• [The problem] Read through the records below and copy each line that uses the word "vecteurs".

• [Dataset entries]
══════

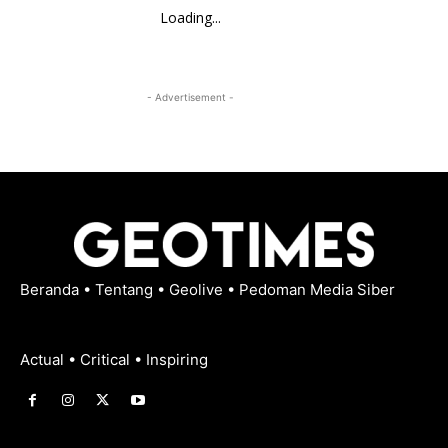
Loading...
- Advertisement -
Beranda
•
Tentang
•
Geolive
•
Pedoman Media Siber
Actual • Critical • Inspiring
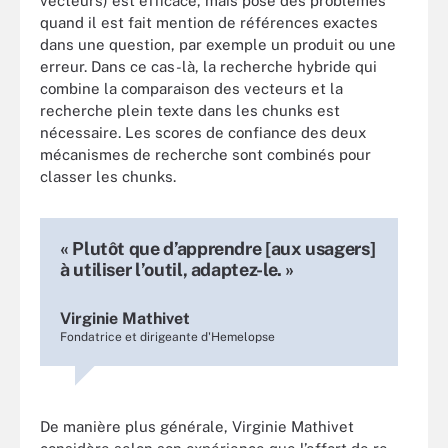
vecteurs) est efficace, mais pose des problèmes
quand il est fait mention de références exactes
dans une question, par exemple un produit ou une
erreur. Dans ce cas-là, la recherche hybride qui
combine la comparaison des vecteurs et la
recherche plein texte dans les chunks est
nécessaire. Les scores de confiance des deux
mécanismes de recherche sont combinés pour
classer les chunks.
« Plutôt que d’apprendre [aux usagers]
à utiliser l’outil, adaptez-le. »
Virginie Mathivet
Fondatrice et dirigeante d'Hemelopse
De manière plus générale, Virginie Mathivet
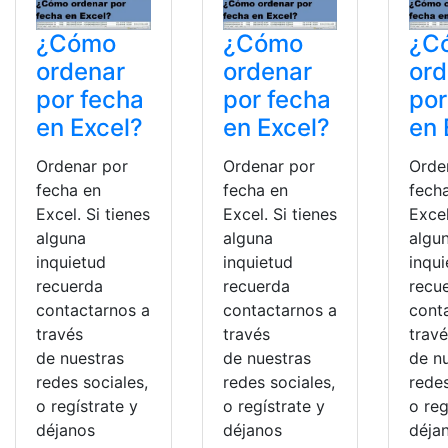
¿Cómo
¿Cómo
¿C
ordenar
ordenar
ord
por fecha
por fecha
por
en Excel?
en Excel?
en 
Ordenar por
Ordenar por
Orde
fecha en
fecha en
fech
Excel. Si tienes
Excel. Si tienes
Excel
alguna
alguna
algu
inquietud
inquietud
inqu
recuerda
recuerda
recu
contactarnos a
contactarnos a
cont
través
través
trav
de nuestras
de nuestras
de n
redes sociales,
redes sociales,
redes
o regístrate y
o regístrate y
o reg
déjanos
déjanos
déja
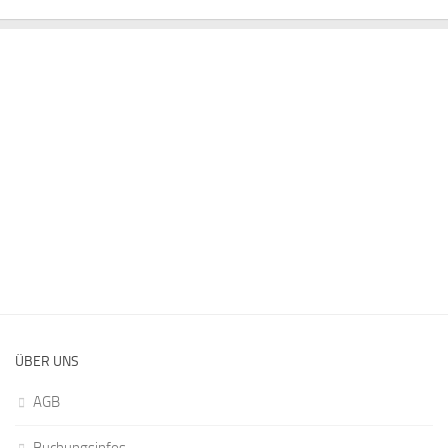
ÜBER UNS
AGB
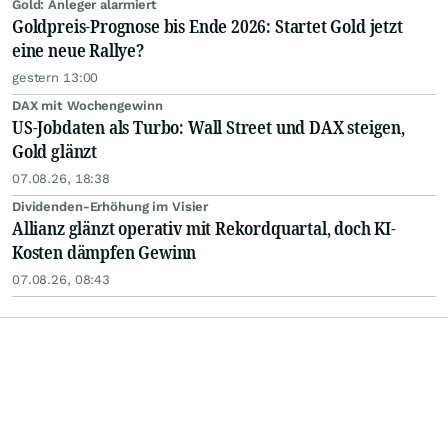
Gold: Anleger alarmiert
Goldpreis-Prognose bis Ende 2026: Startet Gold jetzt
eine neue Rallye?
gestern 13:00
DAX mit Wochengewinn
US-Jobdaten als Turbo: Wall Street und DAX steigen,
Gold glänzt
07.08.26, 18:38
Dividenden-Erhöhung im Visier
Allianz glänzt operativ mit Rekordquartal, doch KI-
Kosten dämpfen Gewinn
07.08.26, 08:43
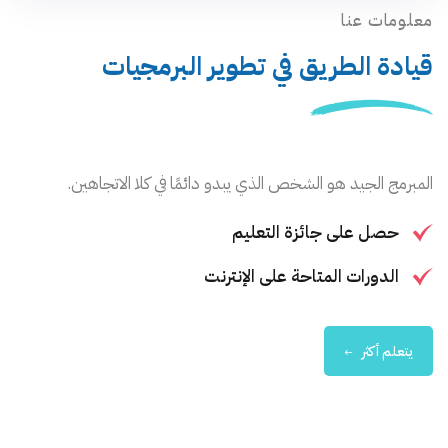
معلومات عنا
قيادة
الطريق في تطوير البرمجيات
المبرمج الجيد هو الشخص الذي يبدو دائمًا في كلا الاتجاهين.
حصل على جائزة التعليم
الدورات المتاحة على الإنترنت
يتعلم أكثر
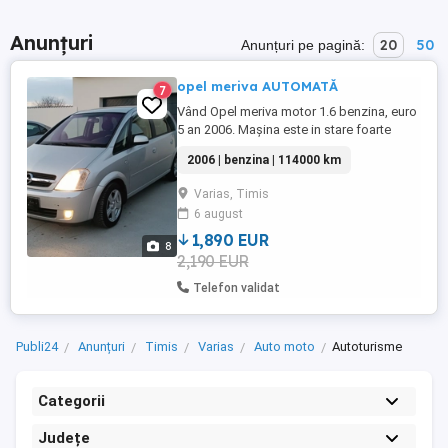
Anunțuri
20
50
Anunțuri pe pagină:
opel meriva AUTOMATĂ
7
Vând Opel meriva motor 1.6 benzina, euro
5 an 2006. Mașina este in stare foarte
buna de funcționare,climă funcțională.
2006 | benzina | 114000 km
Geamuri electrice. Nu are rugină. nu a avut
numere roși scoase. Nu necesită nici o
Varias, Timis
investiție. Este o mașină ideala de oraș, cu
6 august
întreținere și consum foarte ieftin.Preț
foarte puțin ...
1,890 EUR
8
2,190 EUR
Telefon validat
Publi24
Anunțuri
Timis
Varias
Auto moto
Autoturisme
Categorii
Județe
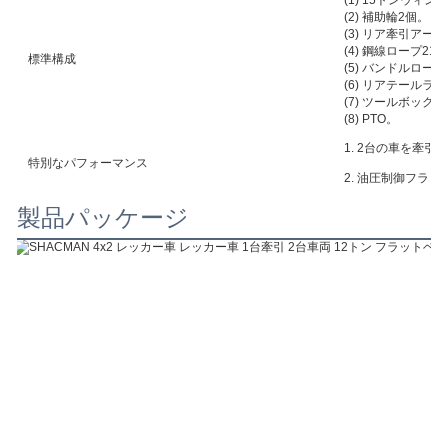
(1) 15トンウィン
(2) 補助輪2個。
(3) リア牽引アー
(4) 鋼線ロープ21
標準構成
(5) バンドルロー
(6) リアテールラ
(7) ツールボック
(8) PTO。
1. 2台の車を牽引
特別なパフォーマンス
2. 油圧制御フラ
製品パッケージ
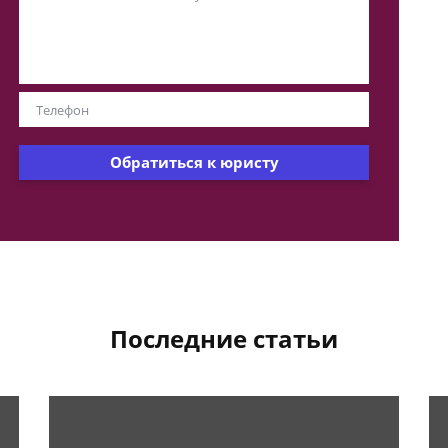
Обратиться к юристу
Последние статьи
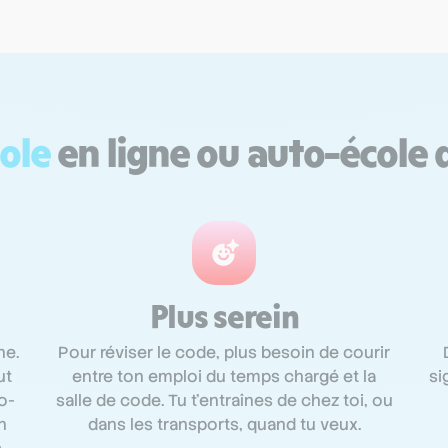
ole
en ligne ou auto-école 
Plus serein
ne.
Pour réviser le code, plus besoin de courir
ut
entre ton emploi du temps chargé et la
si
o-
salle de code. Tu t'entraînes de chez toi, ou
n
dans les transports, quand tu veux.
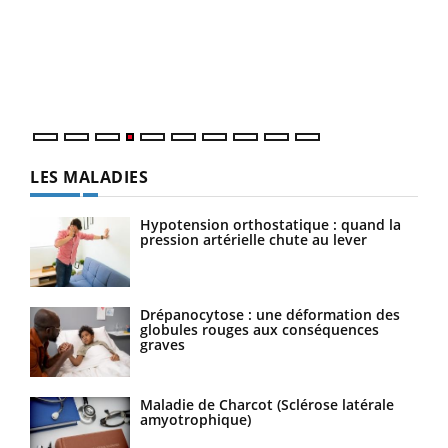
Le 
pers
ques
LES MALADIES
Hypotension orthostatique : quand la
pression artérielle chute au lever
Drépanocytose : une déformation des
globules rouges aux conséquences
graves
Maladie de Charcot (Sclérose latérale
amyotrophique)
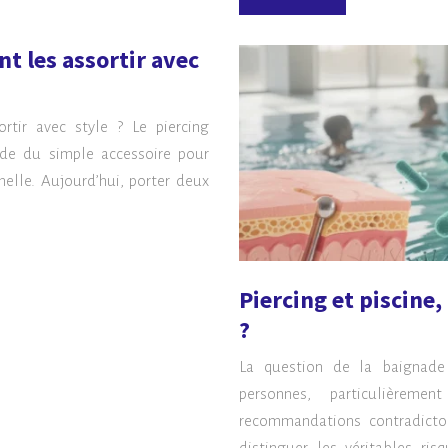
t les assortir avec
tir avec style ? Le piercing
ade du simple accessoire pour
nelle. Aujourd’hui, porter deux
Piercing et piscine,
?
La question de la baignade
personnes, particulièreme
recommandations contradictoir
distinguer les véritables ris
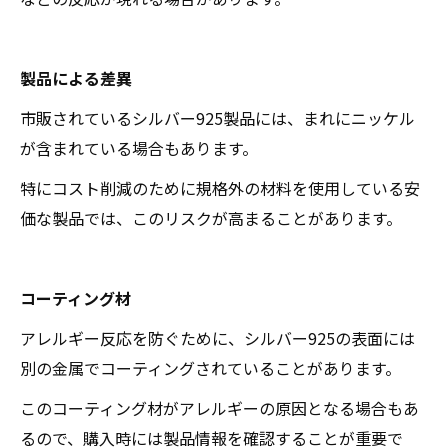
製品による差異
市販されているシルバー925製品には、まれにニッケル
が含まれている場合もあります。
特にコスト削減のために規格外の材料を使用している安
価な製品では、このリスクが高まることがあります。
コーティング材
アレルギー反応を防ぐために、シルバー925の表面には
別の金属でコーティングされていることがあります。
このコーティング材がアレルギーの原因となる場合もあ
るので、購入時には製品情報を確認することが重要で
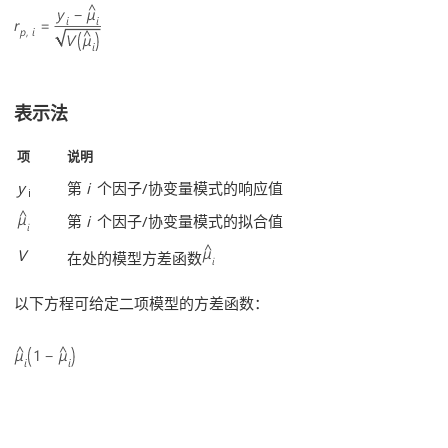
表示法
项
说明
y
第
i
个因子/协变量模式的响应值
i
第
i
个因子/协变量模式的拟合值
V
在处的模型方差函数
以下方程可给定二项模型的方差函数：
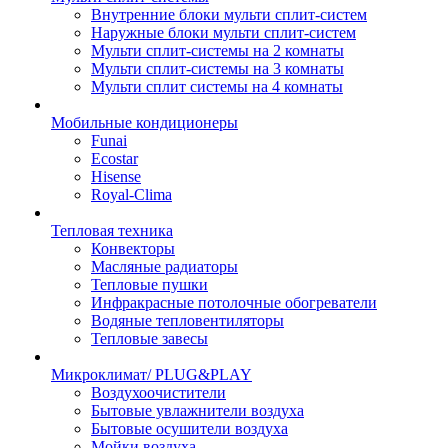
Внутренние блоки мульти сплит-систем
Наружные блоки мульти сплит-систем
Мульти сплит-системы на 2 комнаты
Мульти сплит-системы на 3 комнаты
Мульти сплит системы на 4 комнаты
Мобильные кондиционеры
Funai
Ecostar
Hisense
Royal-Clima
Тепловая техника
Конвекторы
Масляные радиаторы
Тепловые пушки
Инфракрасные потолочные обогреватели
Водяные тепловентиляторы
Тепловые завесы
Микроклимат/ PLUG&PLAY
Воздухоочистители
Бытовые увлажнители воздуха
Бытовые осушители воздуха
Мойки воздуха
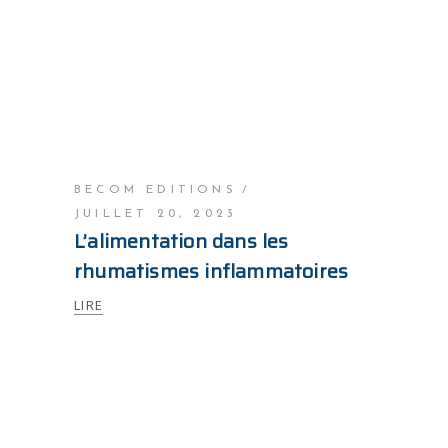
BECOM EDITIONS
JUILLET 20, 2023
L’alimentation dans les
rhumatismes inflammatoires
LIRE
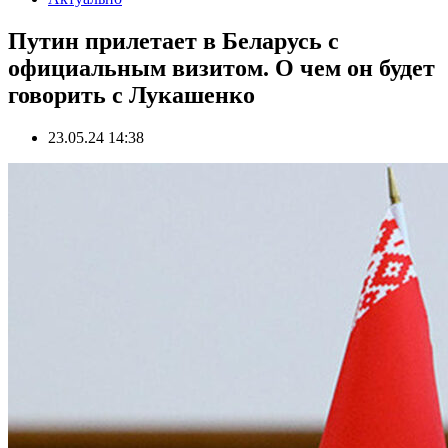
Путин прилетает в Беларусь с
официальным визитом. О чем он будет
говорить с Лукашенко
23.05.24 14:38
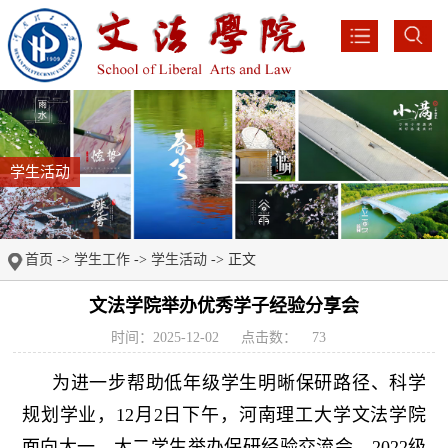
学生活动
首页
->
学生工作
->
学生活动
-> 正文
文法学院举办优秀学子经验分享会
时间：2025-12-02
点击数：
73
为进一步帮助低年级学生明晰保研路径、科学
规划学业，12月2日下午，河南理工大学文法学院
面向大一、大二学生举办保研经验交流会。2022级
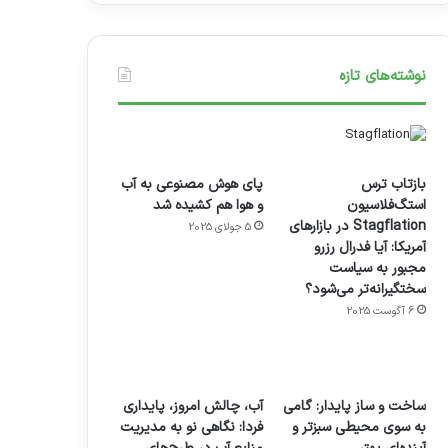
نوشته‌های تازه
بازتاب ترس
پای هوش مصنوعی به آب
استگ‌فلاسیون
و هوا هم کشیده شد
Stagflation در بازارهای
5 جولای 2025
آمریکا: آیا فدرال رزرو
مجبور به سیاست
سختگیرانه‌تر می‌شود؟
6 آگوست 2025
ساخت و ساز پایدار: گامی
آب، چالش امروز، پایداری
به سوی محیطی سبزتر و
فردا: نگاهی نو به مدیریت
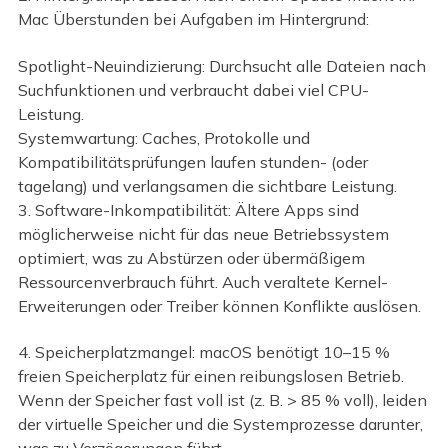
Mac Überstunden bei Aufgaben im Hintergrund:
Spotlight-Neuindizierung: Durchsucht alle Dateien nach
Suchfunktionen und verbraucht dabei viel CPU-
Leistung.
Systemwartung: Caches, Protokolle und
Kompatibilitätsprüfungen laufen stunden- (oder
tagelang) und verlangsamen die sichtbare Leistung.
3. Software-Inkompatibilität: Ältere Apps sind
möglicherweise nicht für das neue Betriebssystem
optimiert, was zu Abstürzen oder übermäßigem
Ressourcenverbrauch führt. Auch veraltete Kernel-
Erweiterungen oder Treiber können Konflikte auslösen.
4. Speicherplatzmangel: macOS benötigt 10–15 %
freien Speicherplatz für einen reibungslosen Betrieb.
Wenn der Speicher fast voll ist (z. B. > 85 % voll), leiden
der virtuelle Speicher und die Systemprozesse darunter,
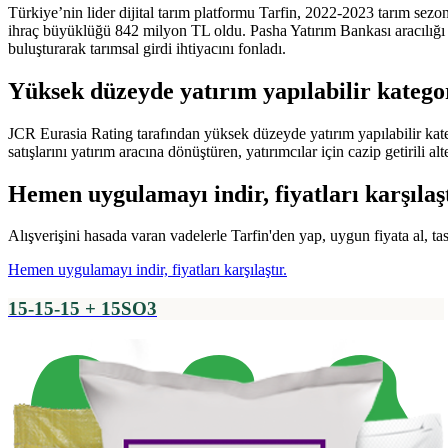
Türkiye’nin lider dijital tarım platformu Tarfin, 2022-2023 tarım s
ihraç büyüklüğü 842 milyon TL oldu. Pasha Yatırım Bankası aracılığı v
buluşturarak tarımsal girdi ihtiyacını fonladı.
Yüksek düzeyde yatırım yapılabilir kategor
JCR Eurasia Rating tarafından yüksek düzeyde yatırım yapılabilir kateg
satışlarını yatırım aracına dönüştüren, yatırımcılar için cazip getirili al
Hemen uygulamayı indir, fiyatları karşılaşt
Alışverişini hasada varan vadelerle Tarfin'den yap, uygun fiyata al, ta
Hemen uygulamayı indir, fiyatları karşılaştır.
15-15-15 + 15SO3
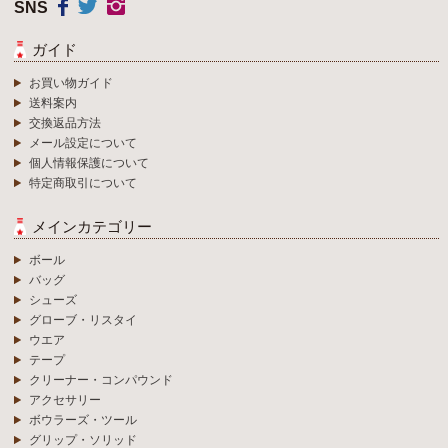
SNS
ガイド
お買い物ガイド
送料案内
交換返品方法
メール設定について
個人情報保護について
特定商取引について
メインカテゴリー
ボール
バッグ
シューズ
グローブ・リスタイ
ウエア
テープ
クリーナー・コンパウンド
アクセサリー
ボウラーズ・ツール
グリップ・ソリッド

══════

• [Response for this exercise]
vecteurs) est efficace, mais pose des problèmes
combine la comparaison des vecteurs et la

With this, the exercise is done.